▶ **Excerpt**:
───
Why you feel like something is missing (and why it’s not random)

That quiet feeling that something is missing isn’t random. It’s your body trying to regulate itself — and if you don’t understand it, you’ll keep choosing the wrong ways to fix it.

UNDERSTANDING PATTERNS

Alena

3/25/20264 min read

There are moments that don’t look serious from the outside, but inside they feel loud.

You’re sitting quietly. Maybe with a drink. Maybe just pausing for a second in the middle of your day. Nothing is happening. No crisis, no conflict.

And yet, something feels… off.

Not pain. Not sadness. Just a quiet, persistent feeling like something is missing. Like something inside you is asking for something, but you don’t know what exactly.

And that’s where it begins. Your mind starts offering solutions.

Maybe go out. Maybe buy something. Maybe message someone.
Maybe distract yourself just enough to not feel it.

Not because you truly want any of those things,
but because you want that feeling to stop. You want to DO NOT feel BORING anymore.

That subtle tension. That inner restlessness. That quiet “not enough.”
───
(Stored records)
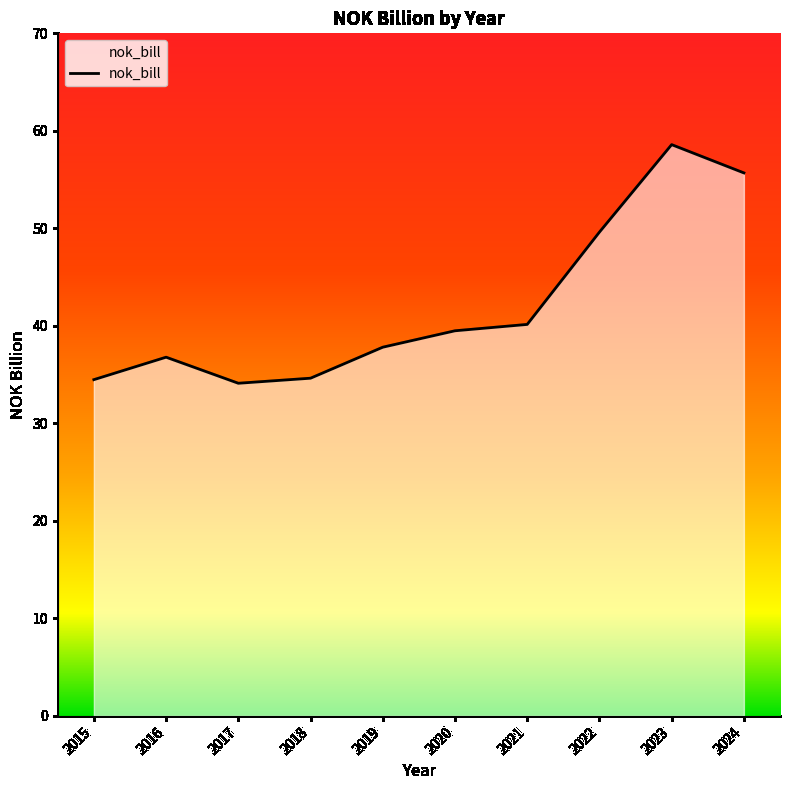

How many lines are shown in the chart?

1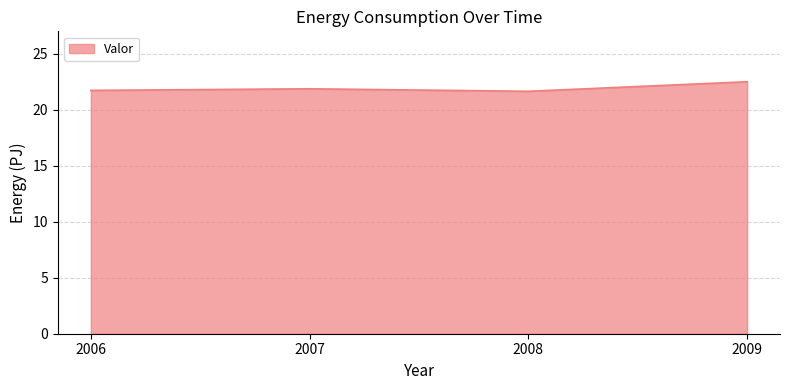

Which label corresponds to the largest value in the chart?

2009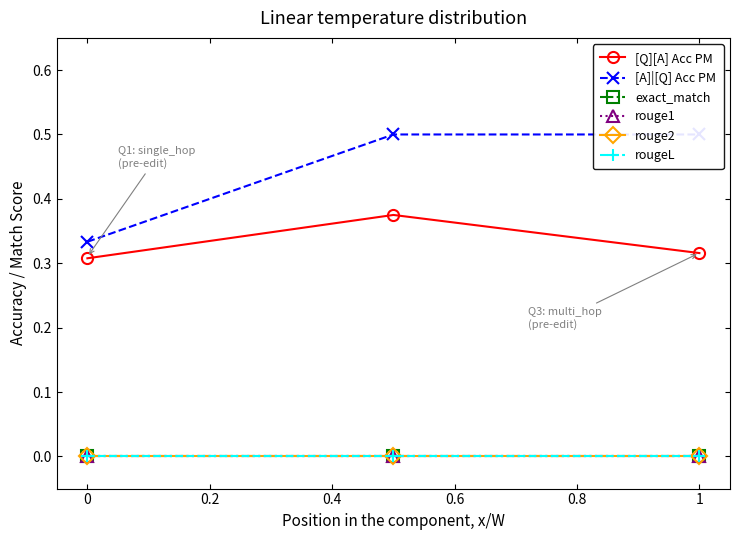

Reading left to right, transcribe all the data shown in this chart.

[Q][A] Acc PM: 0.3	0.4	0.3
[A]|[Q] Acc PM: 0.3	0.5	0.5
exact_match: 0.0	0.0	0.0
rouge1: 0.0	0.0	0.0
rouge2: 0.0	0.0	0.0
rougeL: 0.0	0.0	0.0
───
▶ **Required actions**:
1. In the post on feeling that something is missing, reproduce the passage from "And yet, something" up to and including "know what exactly.", replacing "persistent" with "nagging".
2. According to the post on feeling that something is missing, what is that quiet feeling?
3. Write the next few paragraphs of the post on feeling that something is missing, picking up after its final line.
None of the listing is needed here.

▶ **Results of the tasks**:
1.
And yet, something feels… off.

Not pain. Not sadness. Just a quiet, nagging feeling like something is missing. Like something inside you is asking for something, but you don’t know what exactly.

2. It's your body trying to regulate itself.

3.
Most people don’t stay with that moment.

They move. They act. They fix it the fastest way they only know how to..

And for a while, it works.

Until it comes back again.

I remember sitting in that exact state. For almost a day, that feeling was following me. Not aggressively, not dramatically - just present enough to not be ignored. It would come and go, but never fully leave.

And with it came the familiar options:
spend money, go out, drink, reach for someone who could temporarily fill the space.

I knew those patterns. I’ve seen where they lead.

So this time, I didn’t follow. I paused.

Not to suppress the feeling - but to understand it.

What if this isn’t random? What if this is not a lack of discipline, but a signal?

That question changes everything.

Because the moment you ask it,
you stop treating yourself like a problem to fix
and start treating yourself like a system to understand.

We like to believe our emotions are purely psychological. That they come from thoughts, memories, meanings.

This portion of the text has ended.